- **Exercise**
Report all lines of the data below that hold the word "wall".

- **Extracted information**

━━━━━━━━━━━━━━━━━━━━

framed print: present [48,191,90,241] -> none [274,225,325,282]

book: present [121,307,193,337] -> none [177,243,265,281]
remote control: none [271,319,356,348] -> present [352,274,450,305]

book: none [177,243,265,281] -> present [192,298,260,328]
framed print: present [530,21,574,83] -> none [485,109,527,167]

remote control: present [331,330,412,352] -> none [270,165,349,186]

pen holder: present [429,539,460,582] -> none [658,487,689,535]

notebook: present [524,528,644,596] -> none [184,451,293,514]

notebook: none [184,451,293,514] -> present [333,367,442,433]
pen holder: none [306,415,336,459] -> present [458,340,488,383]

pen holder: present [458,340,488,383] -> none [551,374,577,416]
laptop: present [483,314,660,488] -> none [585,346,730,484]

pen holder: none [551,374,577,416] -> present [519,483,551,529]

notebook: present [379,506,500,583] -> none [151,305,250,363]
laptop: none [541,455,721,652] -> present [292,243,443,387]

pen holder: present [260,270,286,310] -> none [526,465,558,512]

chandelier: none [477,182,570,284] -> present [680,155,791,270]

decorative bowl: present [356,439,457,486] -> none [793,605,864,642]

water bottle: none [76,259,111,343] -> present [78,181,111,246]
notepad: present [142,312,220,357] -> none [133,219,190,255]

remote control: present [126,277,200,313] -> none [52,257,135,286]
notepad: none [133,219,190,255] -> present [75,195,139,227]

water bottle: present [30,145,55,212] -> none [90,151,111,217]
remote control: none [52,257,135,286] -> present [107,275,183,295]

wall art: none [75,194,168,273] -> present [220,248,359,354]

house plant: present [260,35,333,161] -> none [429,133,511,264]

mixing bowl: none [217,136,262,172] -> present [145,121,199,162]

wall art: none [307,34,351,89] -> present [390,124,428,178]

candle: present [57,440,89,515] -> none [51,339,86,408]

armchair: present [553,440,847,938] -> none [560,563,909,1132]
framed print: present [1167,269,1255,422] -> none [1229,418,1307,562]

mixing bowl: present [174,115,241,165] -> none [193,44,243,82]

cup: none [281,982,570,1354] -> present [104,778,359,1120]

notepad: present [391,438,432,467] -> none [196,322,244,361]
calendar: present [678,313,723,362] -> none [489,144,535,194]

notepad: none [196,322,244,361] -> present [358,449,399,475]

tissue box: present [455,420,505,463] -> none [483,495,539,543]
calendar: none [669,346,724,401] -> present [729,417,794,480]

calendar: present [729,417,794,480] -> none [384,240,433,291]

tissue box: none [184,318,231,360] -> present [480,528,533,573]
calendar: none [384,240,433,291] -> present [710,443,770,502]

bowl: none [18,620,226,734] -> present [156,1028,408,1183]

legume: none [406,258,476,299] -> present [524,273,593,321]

━━━━━━━━━━━━━━━━━━━━

- **Expected answer**
wall art: none [75,194,168,273] -> present [220,248,359,354]
wall art: none [307,34,351,89] -> present [390,124,428,178]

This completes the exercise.